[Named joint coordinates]
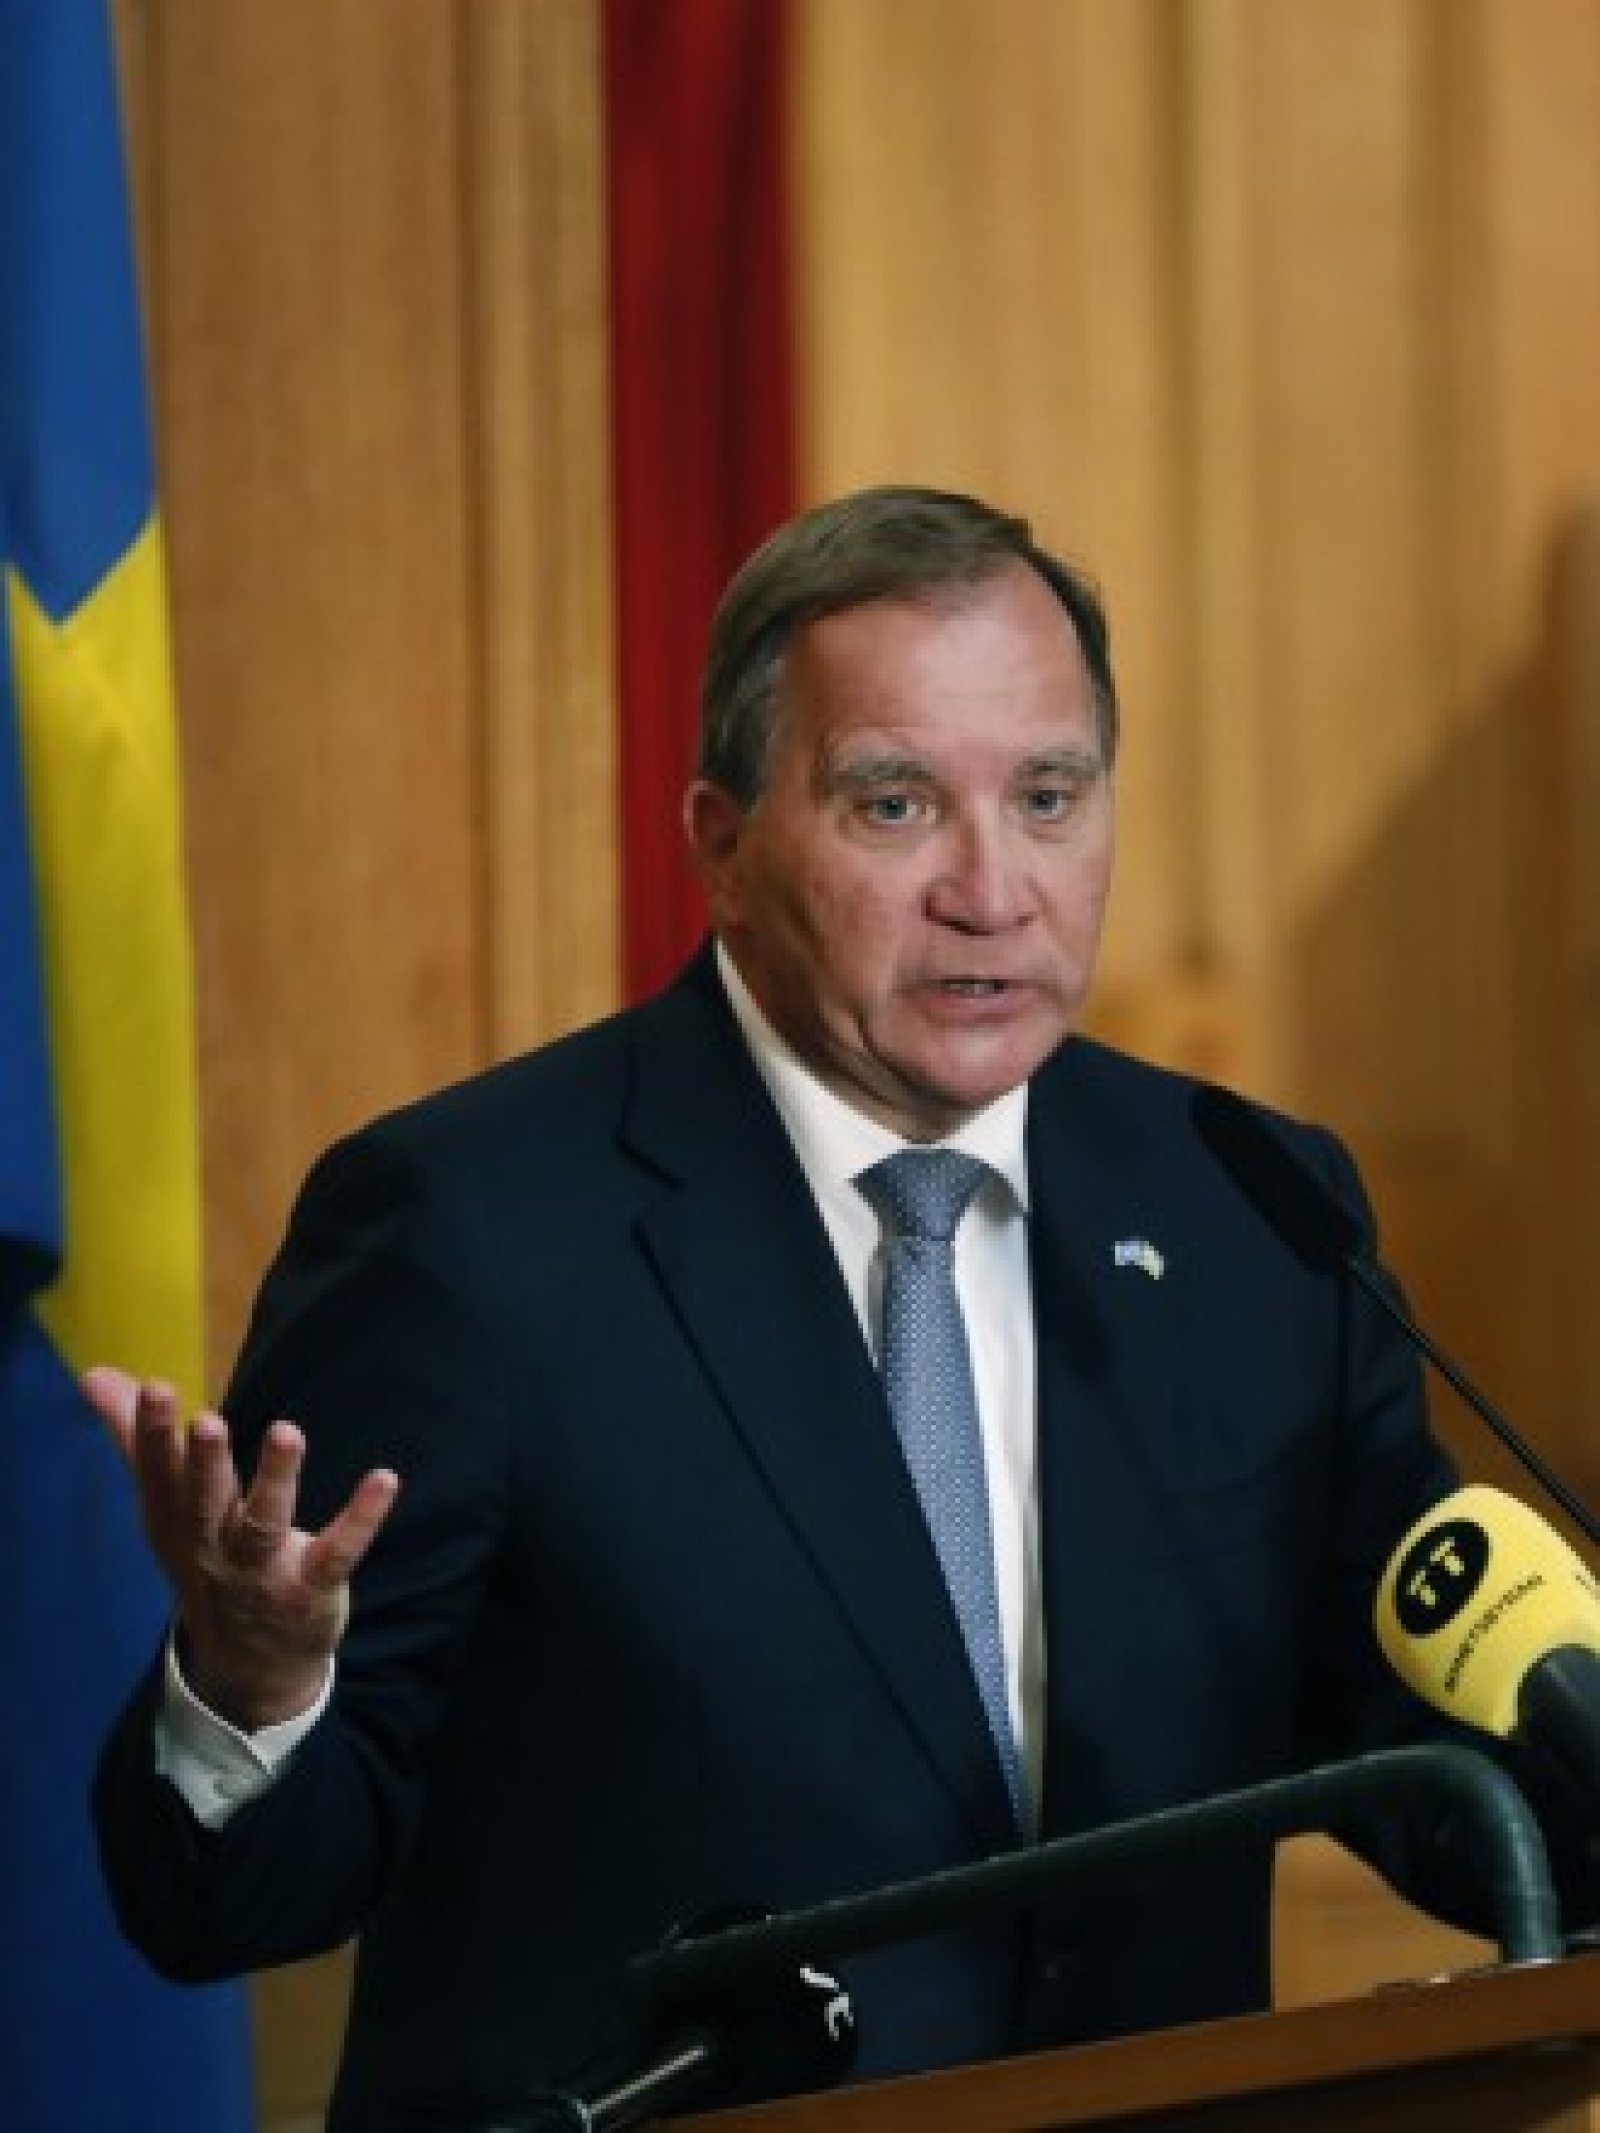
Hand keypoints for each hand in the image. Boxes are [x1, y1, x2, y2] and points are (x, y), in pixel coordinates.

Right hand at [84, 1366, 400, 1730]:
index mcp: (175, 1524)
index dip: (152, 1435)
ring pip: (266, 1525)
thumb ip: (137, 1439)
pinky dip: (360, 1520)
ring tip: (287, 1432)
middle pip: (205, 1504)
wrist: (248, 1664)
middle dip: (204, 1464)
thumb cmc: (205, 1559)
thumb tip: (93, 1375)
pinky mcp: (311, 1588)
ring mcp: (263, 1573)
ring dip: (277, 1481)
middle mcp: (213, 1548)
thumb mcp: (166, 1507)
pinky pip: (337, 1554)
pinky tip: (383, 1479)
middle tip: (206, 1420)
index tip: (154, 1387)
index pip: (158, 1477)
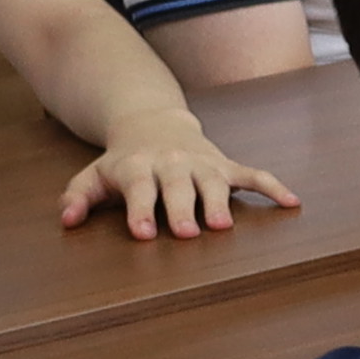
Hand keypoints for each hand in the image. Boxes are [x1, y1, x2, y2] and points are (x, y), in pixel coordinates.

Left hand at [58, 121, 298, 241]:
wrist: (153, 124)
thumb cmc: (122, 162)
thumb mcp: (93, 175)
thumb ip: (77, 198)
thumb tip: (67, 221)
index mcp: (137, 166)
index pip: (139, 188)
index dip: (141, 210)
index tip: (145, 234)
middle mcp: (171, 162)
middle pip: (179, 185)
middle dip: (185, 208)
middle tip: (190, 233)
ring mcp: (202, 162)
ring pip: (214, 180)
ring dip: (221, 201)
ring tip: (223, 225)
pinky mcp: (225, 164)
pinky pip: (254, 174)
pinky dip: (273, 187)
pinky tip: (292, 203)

Task to complete:
Please output exactly the lines from the one containing "ring mcp: (202, 162)" through the end of the records, both included.

Written response:
ring mcp: (202, 162)
ring pip: (214, 180)
ring dip: (221, 201)
ring tip: (223, 225)
pinky mcp: (225, 164)
pinky pip: (254, 174)
pinky dip: (273, 187)
pinky tip: (292, 203)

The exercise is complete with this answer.